**Exercise details**. Reply only with how many lines below contain "right".

*** Study material Section Begins ***

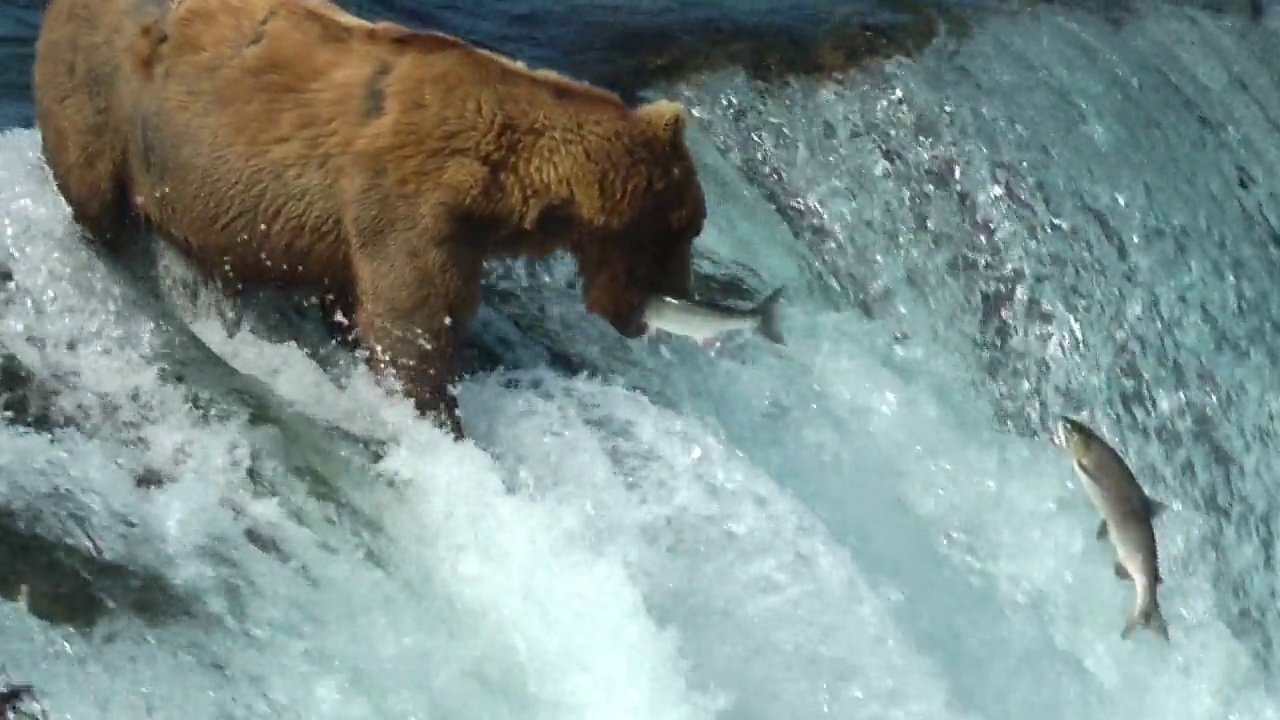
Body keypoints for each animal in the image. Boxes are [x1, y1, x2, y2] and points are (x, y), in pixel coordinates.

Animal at [32, 0, 711, 438]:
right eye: (687, 229)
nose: (677, 297)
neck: (507, 179)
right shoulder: (405, 202)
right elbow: (411, 324)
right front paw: (437, 413)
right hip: (105, 100)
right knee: (96, 197)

*** Study material Section Ends ***

**Solution for this problem**. 6